Her parents watch her evolution from a distance, with a pride mixed with concern. Astride her red Pulsar, in black jacket and aviators, Aqseer is on her way.

Everything of significance owned by Aqseer has received a christening. There is Mango, Tangerine, Juno and more. A feminist at heart and by the power of pen, she loves Delhi, friends, a well cooked plate of mutton and curd with some whey please!

Today when she drives off in her Yellow Zen while in Delhi, sporting her black and white trademark gear, laptop over the shoulder and snack basket in hand, on way to intern with one truly remarkable Supreme Court Lawyer, very much the litigator in making, her mother sees instead the excited, tripping, scurrying toddler in her candy striped pyjamas.

That gal in the chrome wheels, hurtling down myriad flyovers, head nodding in sync with the little white daisy on the dashboard is Aqseer.

Tic, tic, tic, tic.

Our daughter Aqseer.

PS: This mother chickened out during Aqseer’s first bout in the Boxing Ring. She dropped her off and raced home to google, ”Boxing: how dangerous a sport?!”


Shashi Nayagam said...

I can see how proud you are of her. You have created a wonderful individual.Wishing her all the best in future endeavours.

Kartik said...

I love your blog!

Wonderful stories of Aqseer here. I did not know the circumstances surrounding her birth.

Sweet memories came up for me, too. Of little Aqseer running around at the place in Adampur.

She's come a long way, indeed.

Kartik said...

PS - Hilarious moments here - the Johnson Baby Soap, and of course you googling boxing.

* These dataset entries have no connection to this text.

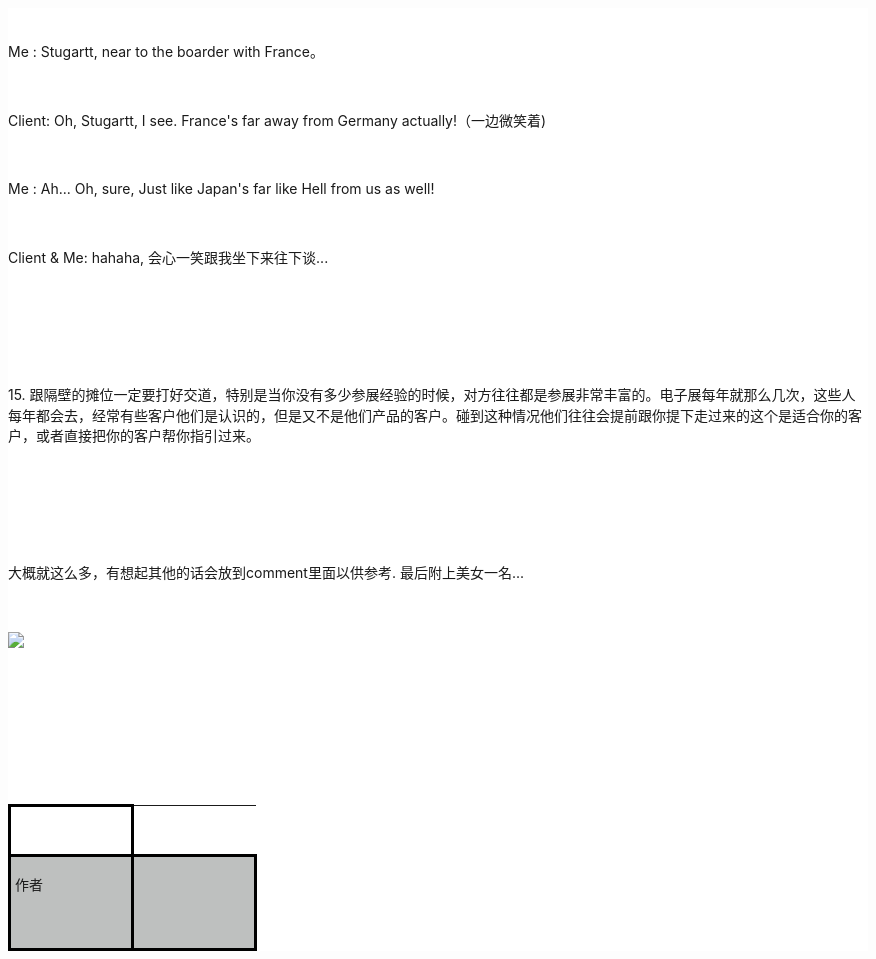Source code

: &nbsp;

Me : Stugartt, near to the boarder with France。

&nbsp;

Client: Oh, Stugartt, I see. France's far away from Germany actually!（一边微笑着)

&nbsp;

Me : Ah... Oh, sure, Just like Japan's far like Hell from us as well!

&nbsp;

Client &amp; Me: hahaha, 会心一笑跟我坐下来往下谈...

&nbsp;

&nbsp;

&nbsp;

15\. 跟隔壁的摊位一定要打好交道，特别是当你没有多少参展经验的时候，对方往往都是参展非常丰富的。电子展每年就那么几次，这些人每年都会去，经常有些客户他们是认识的，但是又不是他们产品的客户。碰到这种情况他们往往会提前跟你提下走过来的这个是适合你的客户，或者直接把你的客户帮你指引过来。

&nbsp;

&nbsp;

&nbsp;

大概就这么多，有想起其他的话会放到comment里面以供参考. 最后附上美女一名...

&nbsp;

![](http://img.blog.csdn.net/20141016004737973?watermark/2/text/aHR0cDovL2Jsb2cuY3Nkbi5uZXQvemh1YmFpdGlhbg==/font/5a6L5L2T/fontsize/400/fill/I0JBQkFCMA==/dissolve/70/gravity/Center)

&nbsp;

&nbsp;

&nbsp;

&nbsp;
<table style="margin: 0px 0px 10px; padding: 0px; border-collapse: collapse; width: 668px; max-width: 100%; word-wrap: break-word!important;" width="539" cellspacing="0" cellpadding="0">
<tbody style="margin: 0px; padding: 0px; max-width: 100%; word-wrap: break-word!important;">
<tr style="margin: 0px; padding: 0px; max-width: 100%; word-wrap: break-word!important;">
<td style="border-style: solid; border-color: #000000; margin: 0px; padding: 4px; word-break: break-all; max-width: 100%; word-wrap: break-word!important;" valign="top" width="112" height="39"></td>
</tr>
<tr style="margin: 0px; padding: 0px; max-width: 100%; word-wrap: break-word!important;">
<td style="border-style: solid; border-color: #000000; margin: 0px; padding: 4px; word-break: break-all; max-width: 100%; word-wrap: break-word!important; background-color: #bec0bf;" valign="top" width="111" height="13">

<span style="margin: 0px; padding: 0px; max-width: 100%; word-wrap: break-word!important;">作者</span>

&nbsp;</td>
<td style="border-style: solid; border-color: #000000; margin: 0px; padding: 4px; word-break: break-all; max-width: 100%; word-wrap: break-word!important; background-color: #bec0bf;" valign="top" width="112" height="13">
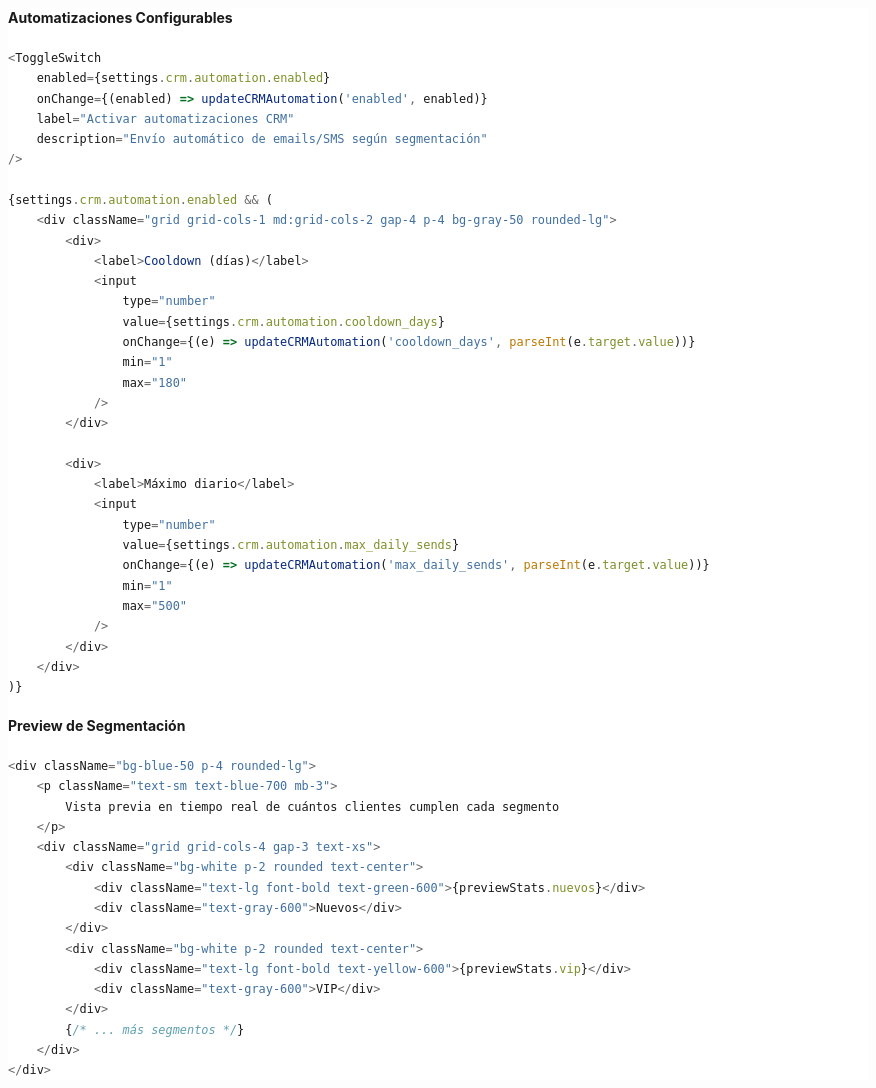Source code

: #### **Automatizaciones Configurables**
```javascript
<ToggleSwitch
    enabled={settings.crm.automation.enabled}
    onChange={(enabled) => updateCRMAutomation('enabled', enabled)}
    label="Activar automatizaciones CRM"
    description="Envío automático de emails/SMS según segmentación"
/>

{settings.crm.automation.enabled && (
    <div className="grid grid-cols-1 md:grid-cols-2 gap-4 p-4 bg-gray-50 rounded-lg">
        <div>
            <label>Cooldown (días)</label>
            <input
                type="number"
                value={settings.crm.automation.cooldown_days}
                onChange={(e) => updateCRMAutomation('cooldown_days', parseInt(e.target.value))}
                min="1"
                max="180"
            />
        </div>
        
        <div>
            <label>Máximo diario</label>
            <input
                type="number"
                value={settings.crm.automation.max_daily_sends}
                onChange={(e) => updateCRMAutomation('max_daily_sends', parseInt(e.target.value))}
                min="1"
                max="500"
            />
        </div>
    </div>
)}
```

#### **Preview de Segmentación**
```javascript
<div className="bg-blue-50 p-4 rounded-lg">
    <p className="text-sm text-blue-700 mb-3">
        Vista previa en tiempo real de cuántos clientes cumplen cada segmento
    </p>
    <div className="grid grid-cols-4 gap-3 text-xs">
        <div className="bg-white p-2 rounded text-center">
            <div className="text-lg font-bold text-green-600">{previewStats.nuevos}</div>
            <div className="text-gray-600">Nuevos</div>
        </div>
        <div className="bg-white p-2 rounded text-center">
            <div className="text-lg font-bold text-yellow-600">{previewStats.vip}</div>
            <div className="text-gray-600">VIP</div>
        </div>
        {/* ... más segmentos */}
    </div>
</div>
```
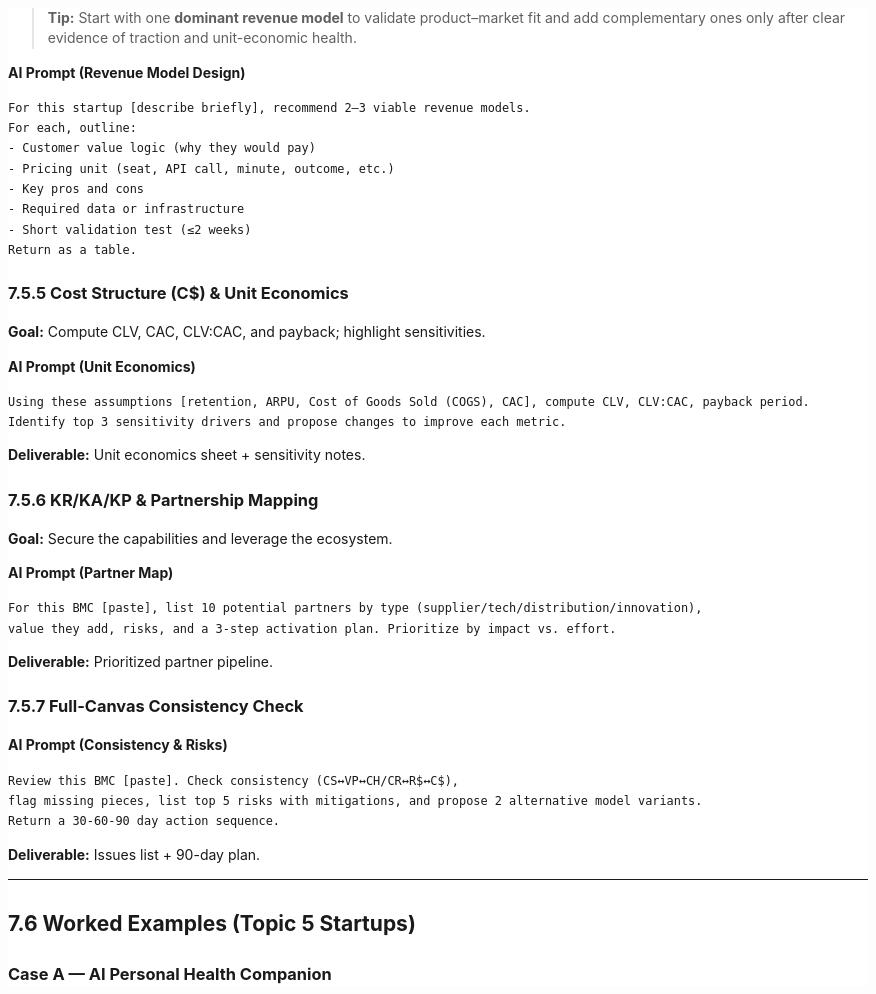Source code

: > **Tip:** Start with one **dominant revenue model** to validate product–market fit and add complementary ones only after clear evidence of traction and unit-economic health.

**AI Prompt (Revenue Model Design)**
```
For this startup [describe briefly], recommend 2–3 viable revenue models.
For each, outline:
- Customer value logic (why they would pay)
- Pricing unit (seat, API call, minute, outcome, etc.)
- Key pros and cons
- Required data or infrastructure
- Short validation test (≤2 weeks)
Return as a table.
```

### 7.5.5 Cost Structure (C$) & Unit Economics
**Goal:** Compute CLV, CAC, CLV:CAC, and payback; highlight sensitivities.

**AI Prompt (Unit Economics)**
```
Using these assumptions [retention, ARPU, Cost of Goods Sold (COGS), CAC], compute CLV, CLV:CAC, payback period.
Identify top 3 sensitivity drivers and propose changes to improve each metric.
```

**Deliverable:** Unit economics sheet + sensitivity notes.

### 7.5.6 KR/KA/KP & Partnership Mapping
**Goal:** Secure the capabilities and leverage the ecosystem.

**AI Prompt (Partner Map)**
```
For this BMC [paste], list 10 potential partners by type (supplier/tech/distribution/innovation),
value they add, risks, and a 3-step activation plan. Prioritize by impact vs. effort.
```

**Deliverable:** Prioritized partner pipeline.

### 7.5.7 Full-Canvas Consistency Check
**AI Prompt (Consistency & Risks)**
```
Review this BMC [paste]. Check consistency (CS↔VP↔CH/CR↔R$↔C$),
flag missing pieces, list top 5 risks with mitigations, and propose 2 alternative model variants.
Return a 30-60-90 day action sequence.
```

**Deliverable:** Issues list + 90-day plan.

---

## 7.6 Worked Examples (Topic 5 Startups)

### Case A — AI Personal Health Companion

Tell me - who, or should I say what, are Mango, Tangerine and Juno? My curiosity is piqued.

Honey Sangha said...

Mango is her Yellow colored Zen car.

Tangerine is the little nodding daisy on the car dashboard.

Juno is her Pulsar bike.

I am sure she has a name for the SLR as well, not knowing yet....

Ayush said...

It's Zoom aunty (the camera i.e.), beautiful beautiful post is all I can say.

Honey Sangha said...

I am new to this Ayush and think I responded at "no reply" to your comment. Thank you for reading.